Work to be completed ->
Before copying, find the line below that contains "left hip: (225, 163)"; then return it and all later lines exactly, up to and including the final line, with no pictures.

Records provided ->
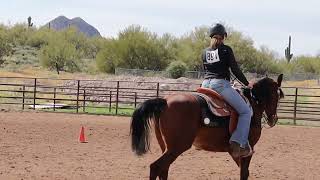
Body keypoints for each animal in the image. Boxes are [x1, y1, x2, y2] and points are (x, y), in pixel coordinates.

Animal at [130, 74, 284, 179]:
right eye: (276, 96)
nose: (273, 119)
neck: (251, 105)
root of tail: (165, 101)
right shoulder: (248, 149)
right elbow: (244, 173)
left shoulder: (235, 152)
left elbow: (242, 172)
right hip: (176, 147)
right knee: (156, 167)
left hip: (166, 147)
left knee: (163, 169)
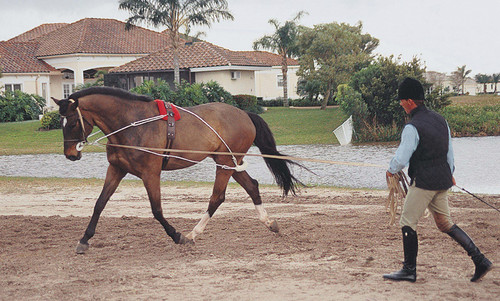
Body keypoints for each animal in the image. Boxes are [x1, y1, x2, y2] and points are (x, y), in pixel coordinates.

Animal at [52, 86, 302, 253]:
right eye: (61, 123)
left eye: (72, 122)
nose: (71, 154)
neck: (132, 124)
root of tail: (245, 114)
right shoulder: (116, 169)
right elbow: (100, 204)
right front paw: (84, 240)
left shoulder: (151, 174)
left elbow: (156, 210)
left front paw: (177, 235)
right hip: (229, 163)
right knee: (252, 187)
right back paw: (269, 223)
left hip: (225, 163)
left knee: (217, 197)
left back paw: (193, 233)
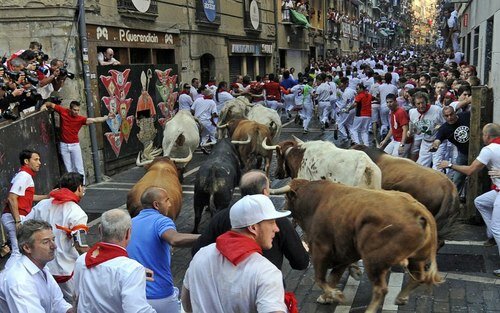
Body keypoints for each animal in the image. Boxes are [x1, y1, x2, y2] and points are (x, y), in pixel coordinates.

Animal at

Output of the task ->
left hip: (225, 163)
left knee: (217, 197)
left back paw: (193, 233)
Body keypoints for each animal in the image. Boxes are [x1, y1, x2, y2] and points are (x, y), in pixel coordinates.

Animal at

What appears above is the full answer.